La morte era quel mare azzurro di novembre dell’anno scorso, nel giorno del tuo funerale, davanti al quale brindai a te, alla tua morte ed alla tua vita che, adesso, erano la stessa cosa. Ti potevo quasi sentire pulsare in quell’acqua infinita, ti potevo salutare e tu mi avresti risposto con quell’onda increspata di spuma chiara che stava nel mare, che stava nello spumante che bevevo, che stava nel cielo, che stava fuori di me e dentro di me. La morte è quella passeggiata che ci siamo fatte insieme, proprio dopo che ti eri addormentata, ed in quella passeggiata tu eri veloce, non avevi più la pesantezza alle gambe, non avevi dolori, non avevi malattie, eri soltanto tu, libera di passeggiare con me, a braccetto, come abbiamo fatto tante e tante volte e, in qualche modo, come facciamo ancora.
La morte è quella sensazione di esserci, è quella sensazione che ci sei anche se non ti vedo, è quel dialogo senza parole che è iniziato da quando non posso più parlarti con le parole e, a volte, posso perfino chiederti la tua opinione e tu, a volte, puoi perfino farmi capire quale essa sia.
La morte è molto, molto di più di quel distacco odioso che non riusciamo ad accettare, almeno lo è in alcuni casi e noi, proprio noi, possiamo dirlo, entrambe, che la morte è molto di più.

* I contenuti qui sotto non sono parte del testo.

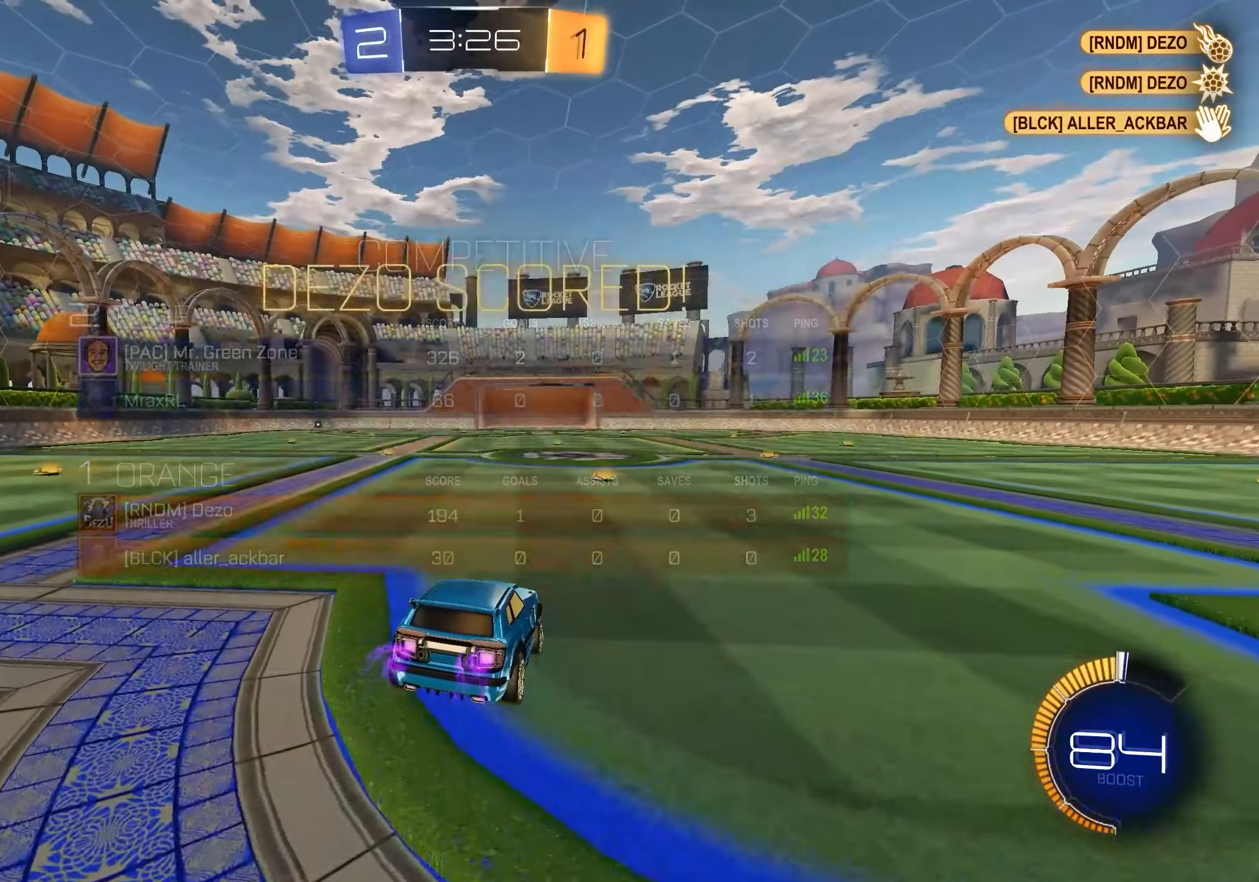
Gameplay with a controller (Xbox layout); each line is a JSON object with the inputs held at the frame after it. "events" lists button and stick changes between this image and that frame as [ms after this image, input, new state], when the widget could be followed in between.
{"buttons": ["R2"], "left_stick": "left", "right_stick": "center", "events": [[500, "left_stick", "left"]]}
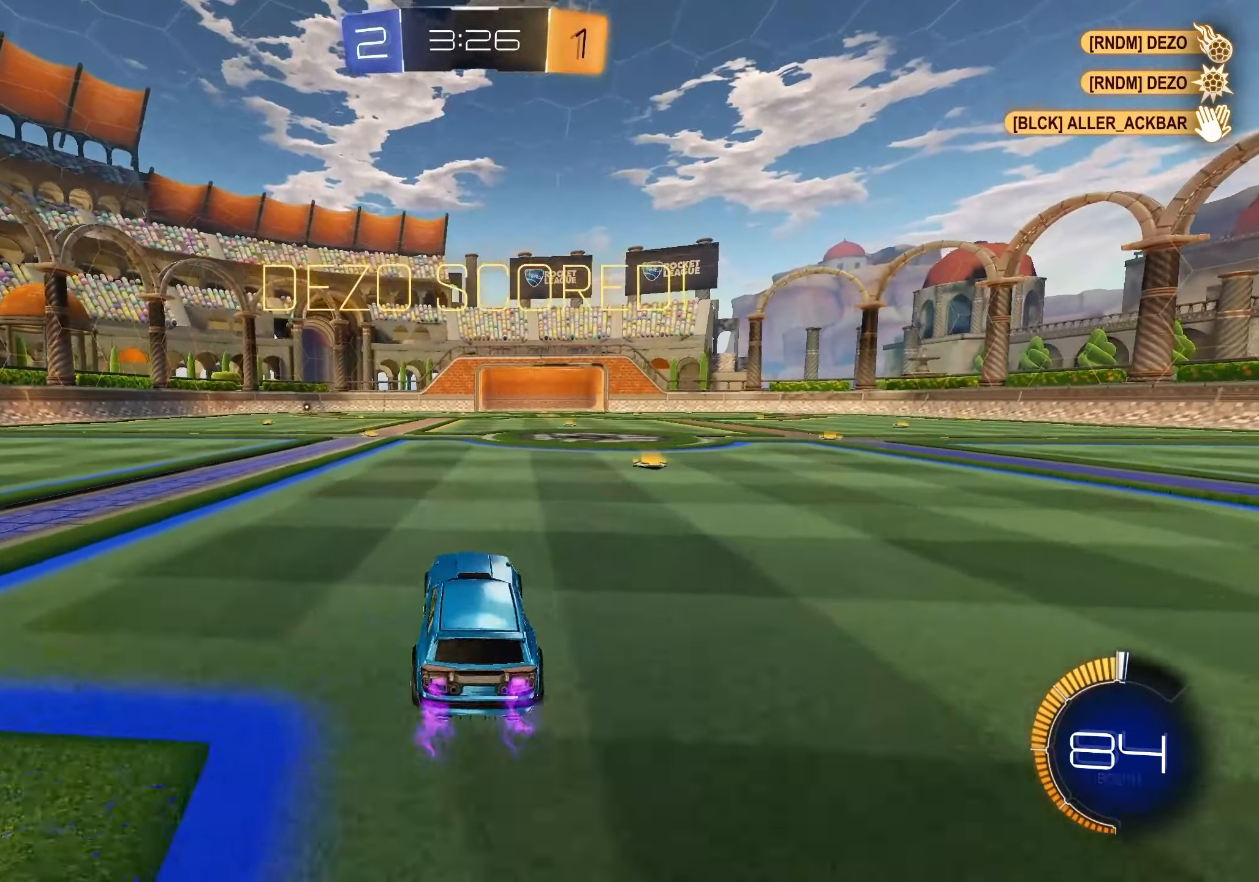
{"buttons": ["L1", "R2"], "left_stick": "left", "right_stick": "center", "events": [[150, "R1", "down"], [267, "R1", "up"], [433, "L1", "down"]]}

Oggi, ad un anno esatto dal giorno della tua morte, penso questo. Penso che ci sei, penso che la morte ti abbia fatta guarire da quel maledetto tumore che ti teneva in vita con sofferenza. Penso che possiamo essere, entrambe, grate a questo passaggio, a questo cambiamento, a questa trasformazione che, si, non ci permette più di stare fisicamente accanto e di litigare con la voce e di andare in giro a piedi calpestando il terreno che percorriamo, ma che non può togliere, a me, i ricordi di una vita, quelle piccole care cose che hanno fatto la nostra storia, e che saranno la storia di chi verrà dopo di te e di me. E, ugualmente, la morte non può togliere, a te, 81 anni di vita vissuta, di cose fatte, di bocconi amari e di gioie incredibili in cui, per 29 anni, ci sono stata pure io, e questa condivisione non ce la può togliere nessuno. Come nessuno può toglierci tutto quello che deve ancora avvenire, in cui ci saranno sempre parti di te, per me, così come per te ci saranno sempre parti di me, pure quando io sarò vecchia, pure quando io sarò morta, pure quando tu sarai di nuovo bambina e quando sarai di nuovo adulta, perché la morte è proprio questo, è quella possibilità che abbiamo di conservarci, a vicenda, nelle nostre esistenze, di esserci oltre i confini di tempo e di spazio, oltre le cose che amiamo, oltre l’esperienza e la sofferenza, la morte è proprio quella possibilità che abbiamo di non avere limiti nell’atto di amarci.